▶ _Available data_:
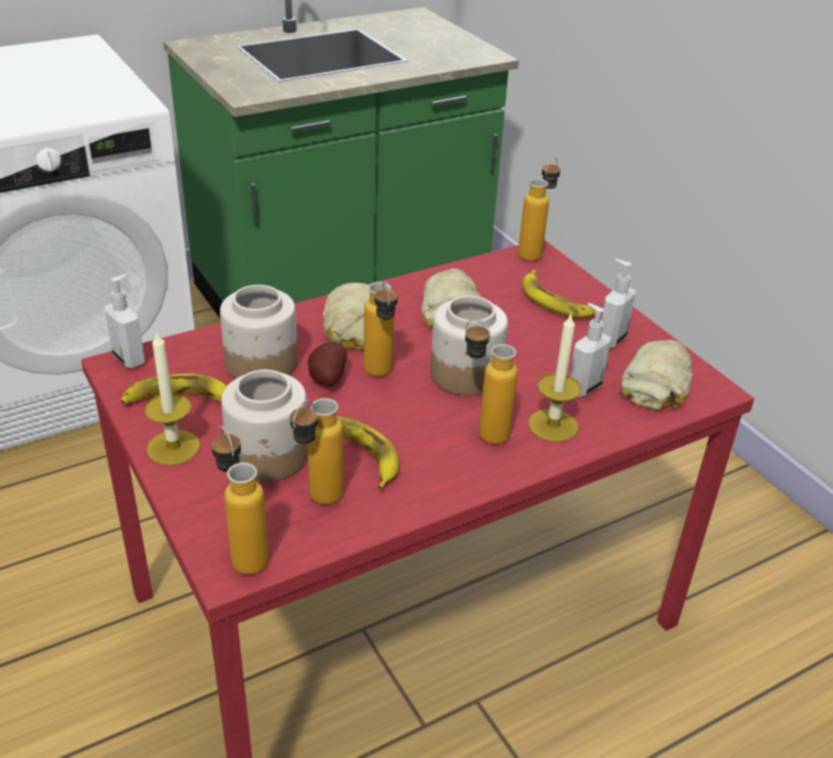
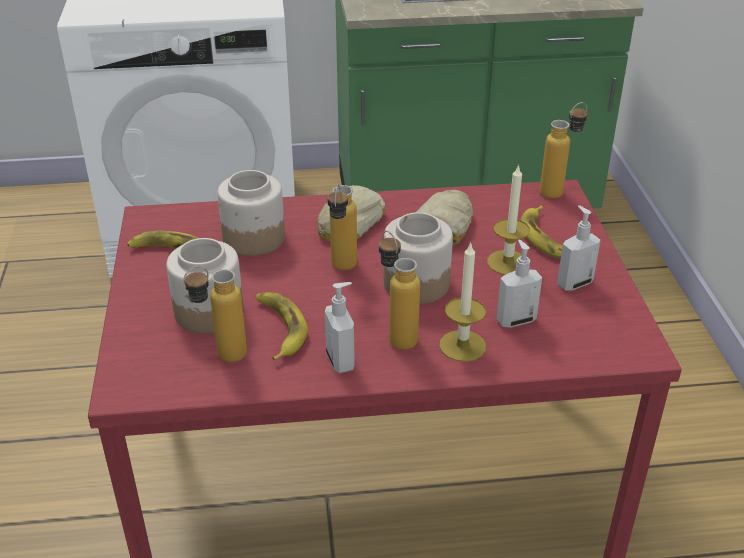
camera: 25 degrees right, 0 degrees up
soap dispenser [105,274,145,368] -> soap dispenser moved to [325,282,355,373]
candle [144,330,201,466] -> candle moved to [487,164,530,275]
bottle [212,426,269,575] -> none
potato [308,342,347,386] -> none
bread [620,340,693,410] -> none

▶ _Exercise brief_:
A verbatim copy of the listing, with all pictures removed, is required.

▶ _Exercise output_:
camera: 25 degrees right, 0 degrees up
soap dispenser [105,274,145,368] -> soap dispenser moved to [325,282,355,373]
candle [144,330,201,466] -> candle moved to [487,164,530,275]
bottle [212,426,269,575] -> none
potato [308,342,347,386] -> none
bread [620,340,693,410] -> none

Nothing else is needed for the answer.